- **INSTRUCTIONS FOR THE TASK**
Quote the listing below word for word, everything from its very beginning down to and including the line containing "collection date: 2002-11-18", and leave the pictures out of your answer.

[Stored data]
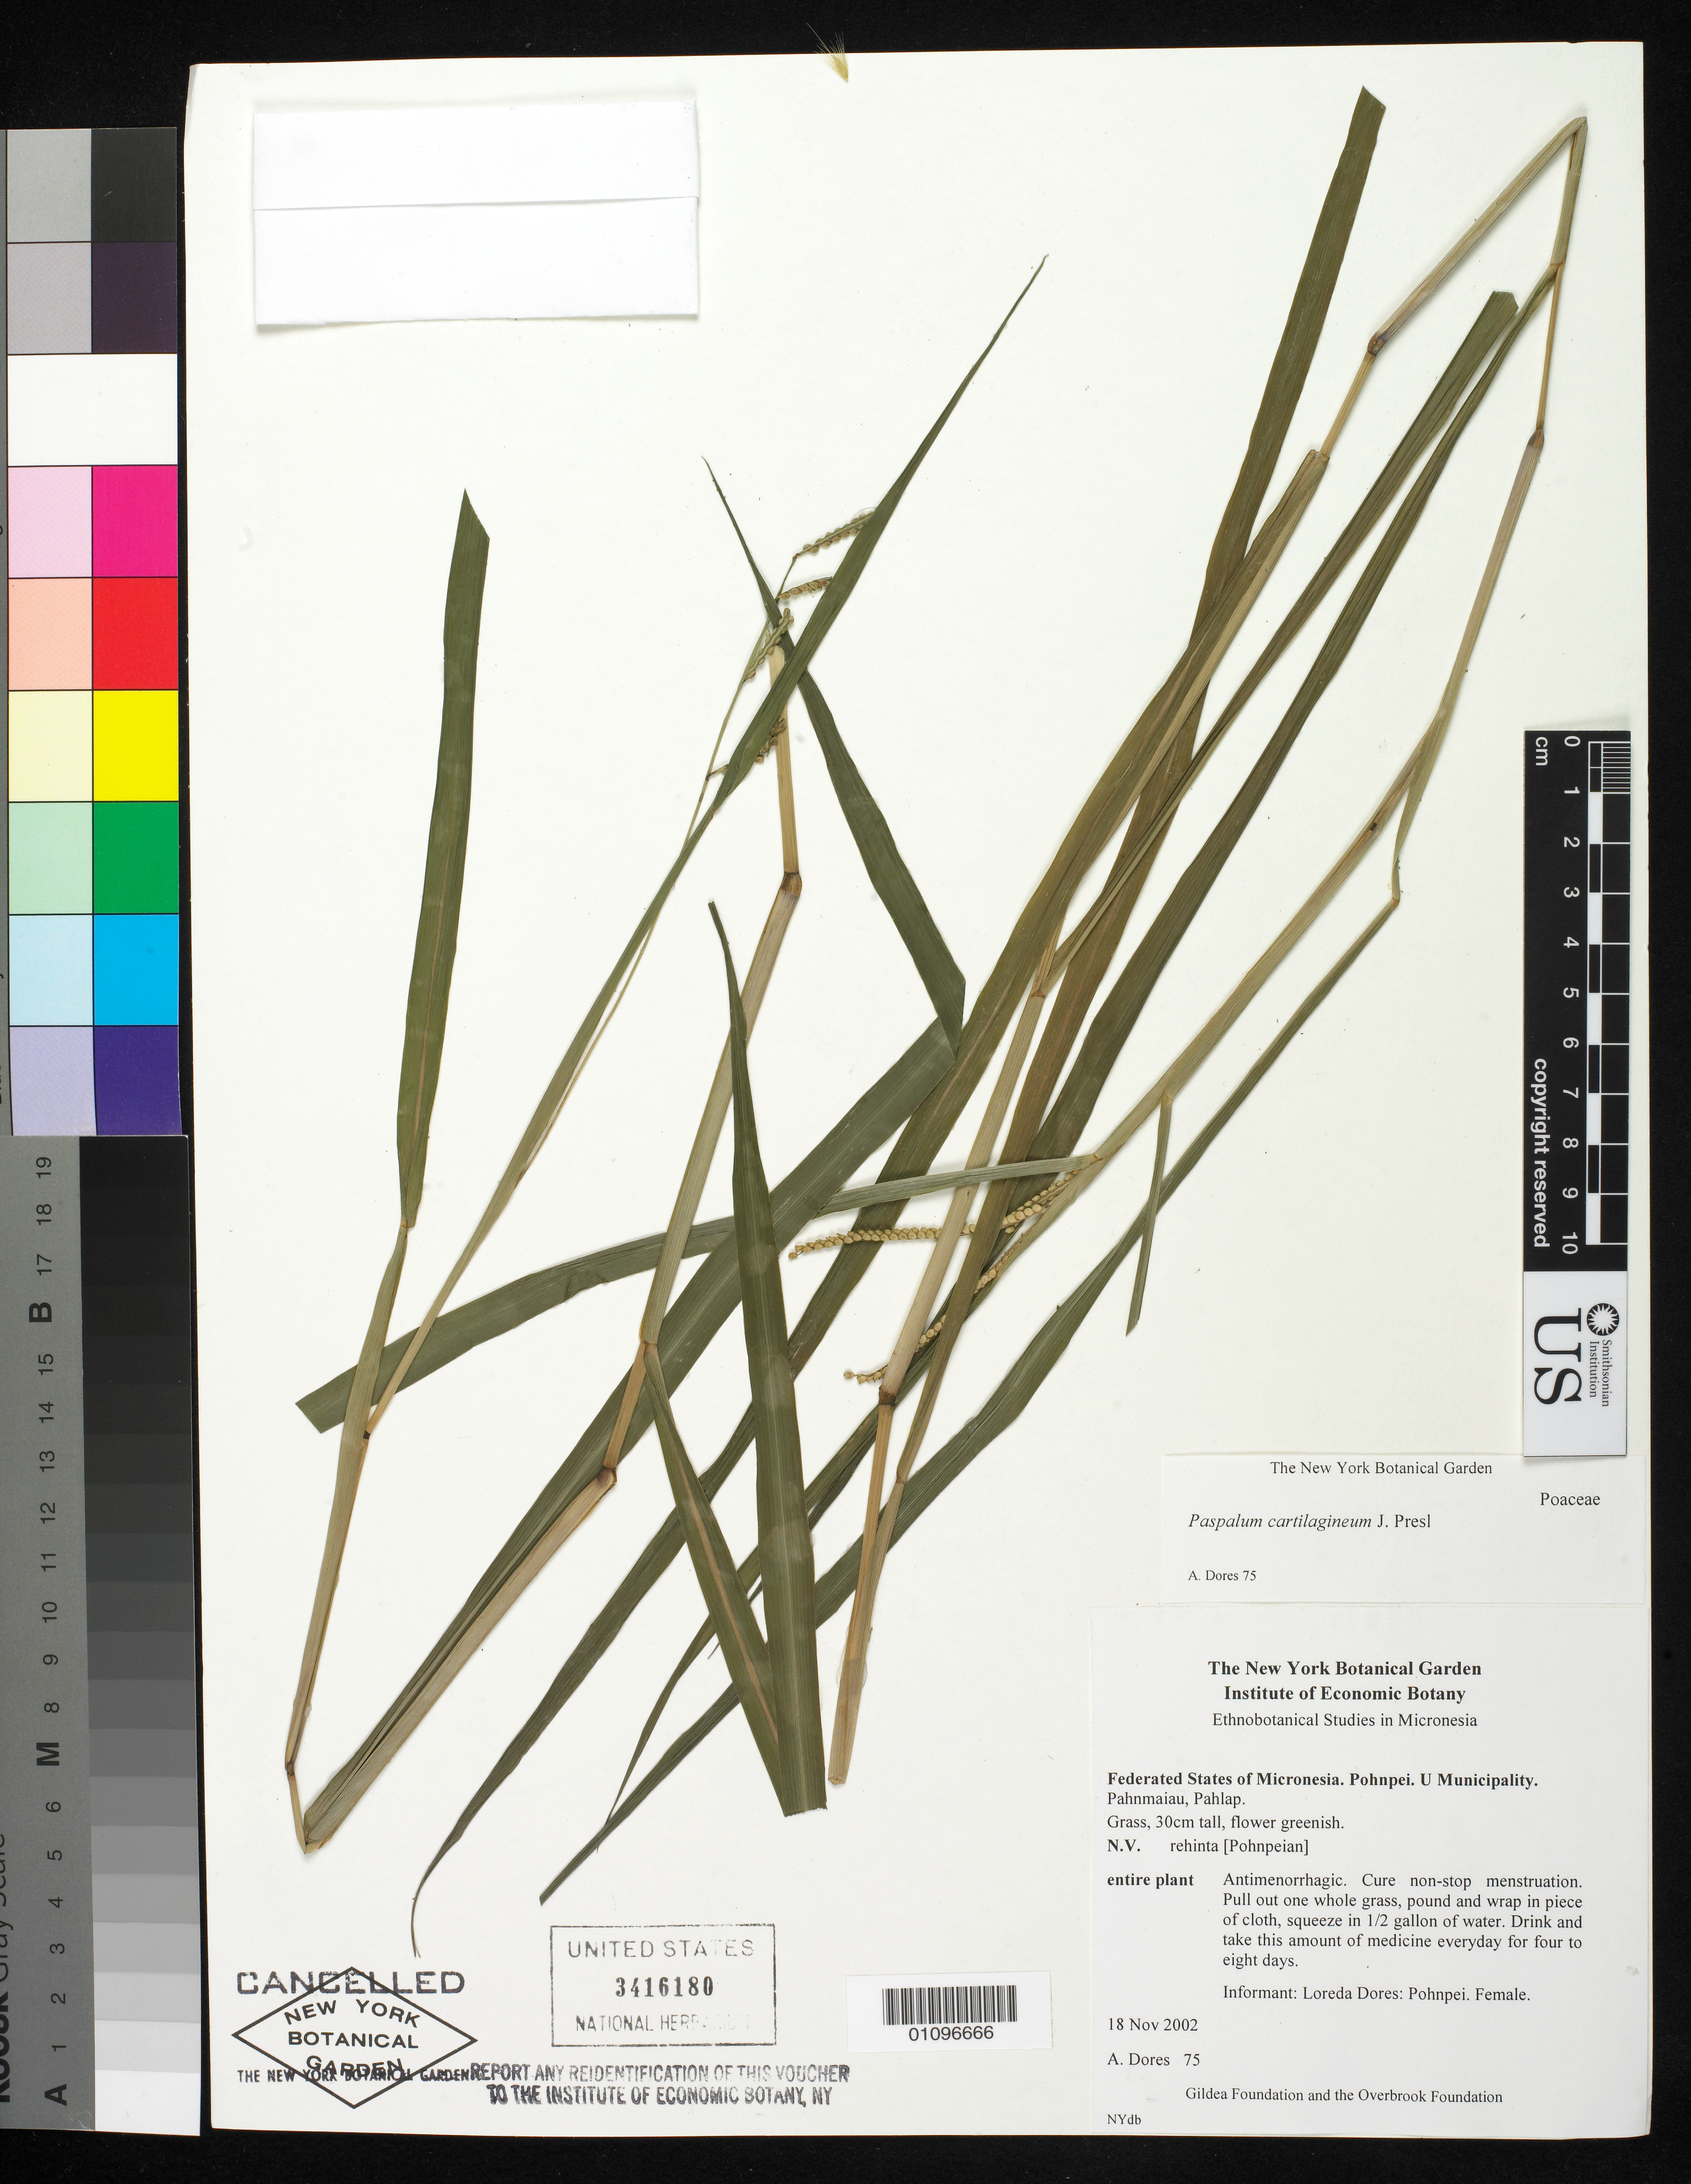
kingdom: Plantae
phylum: Tracheophyta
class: Liliopsida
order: Poales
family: Poaceae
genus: Paspalum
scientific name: Paspalum cartilagineum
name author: J. Presl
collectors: A. Dores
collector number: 75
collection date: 2002-11-18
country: Micronesia, Federated States of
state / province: Pohnpei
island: Pohnpei [Ponape]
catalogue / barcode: US 3416180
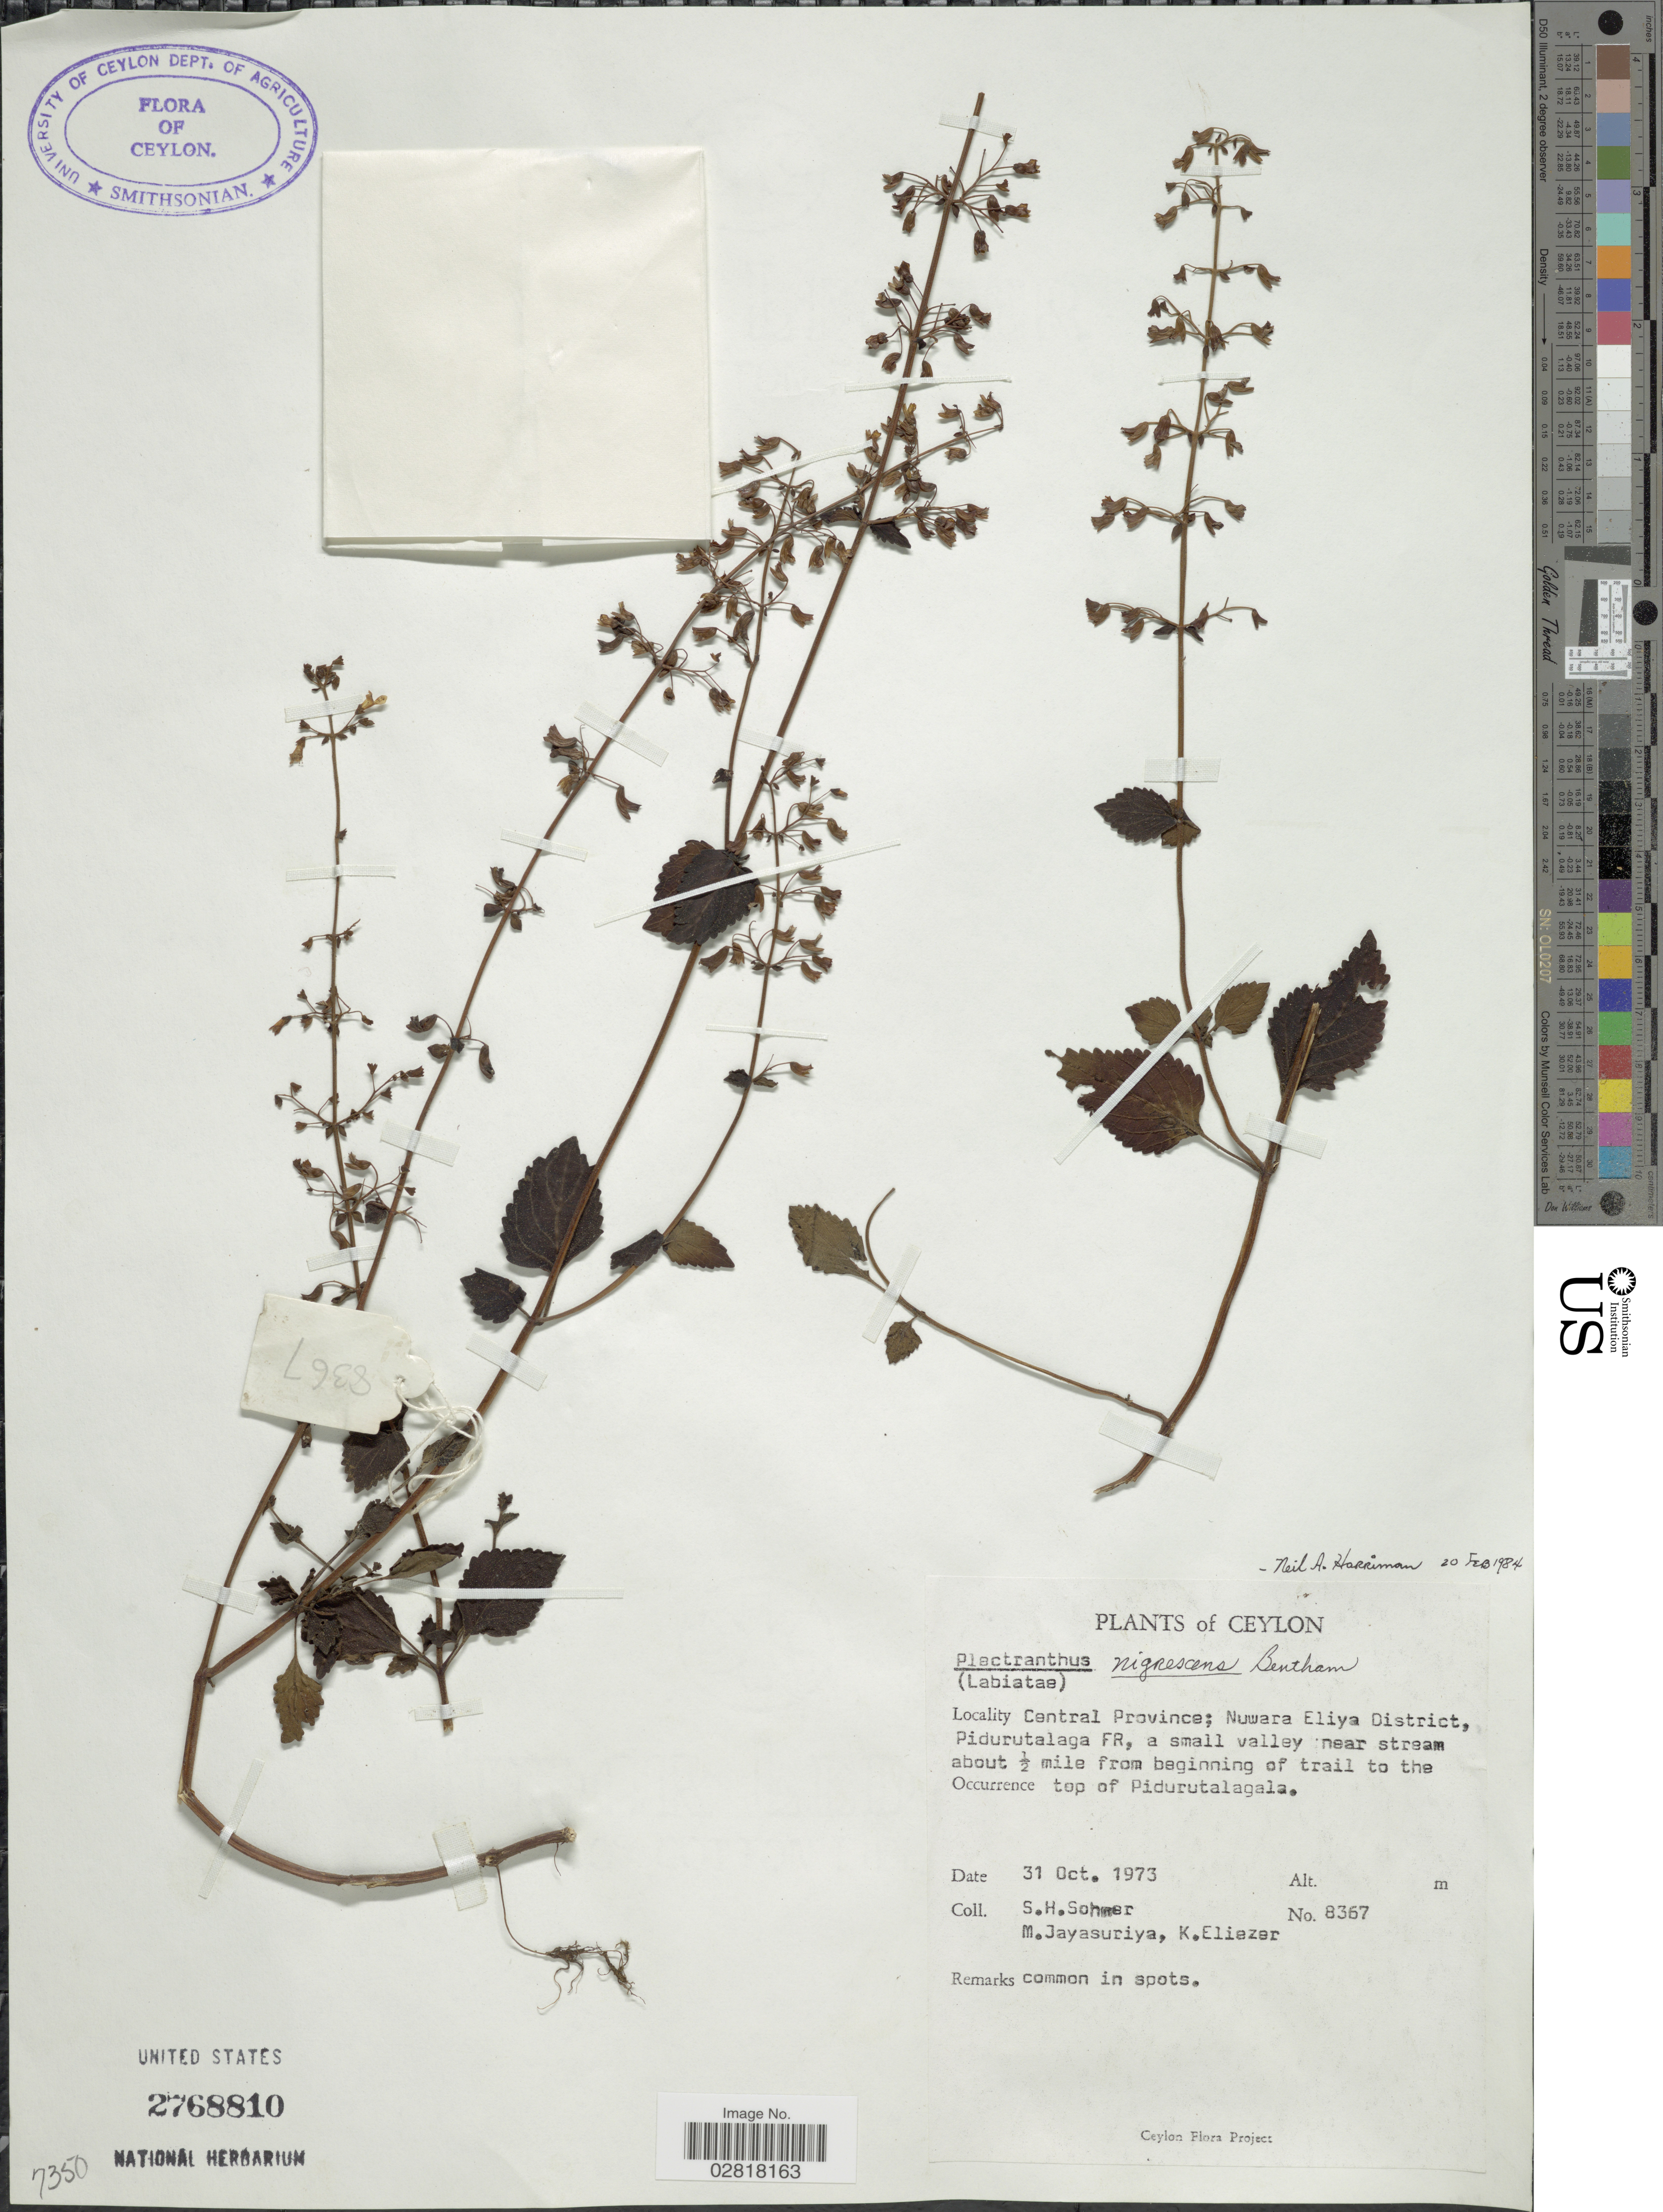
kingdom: Plantae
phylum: Tracheophyta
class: Magnoliopsida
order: Lamiales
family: Lamiaceae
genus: Plectranthus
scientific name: Plectranthus nigrescens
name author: Benth.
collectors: S. H. Sohmer, M. Jayasuriya & K. Eliezer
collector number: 8367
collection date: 1973-10-31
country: Sri Lanka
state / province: Central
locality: Ceylon, Nuwara Eliya District, Pidurutalaga FR, a small valley near stream about ½ mile from beginning of trail to the top of Pidurutalagala.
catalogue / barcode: US 2768810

- **WRITTEN REPLY**
kingdom: Plantae
phylum: Tracheophyta
class: Liliopsida
order: Poales
family: Poaceae
genus: Paspalum
scientific name: Paspalum cartilagineum
name author: J. Presl
collectors: A. Dores
collector number: 75
collection date: 2002-11-18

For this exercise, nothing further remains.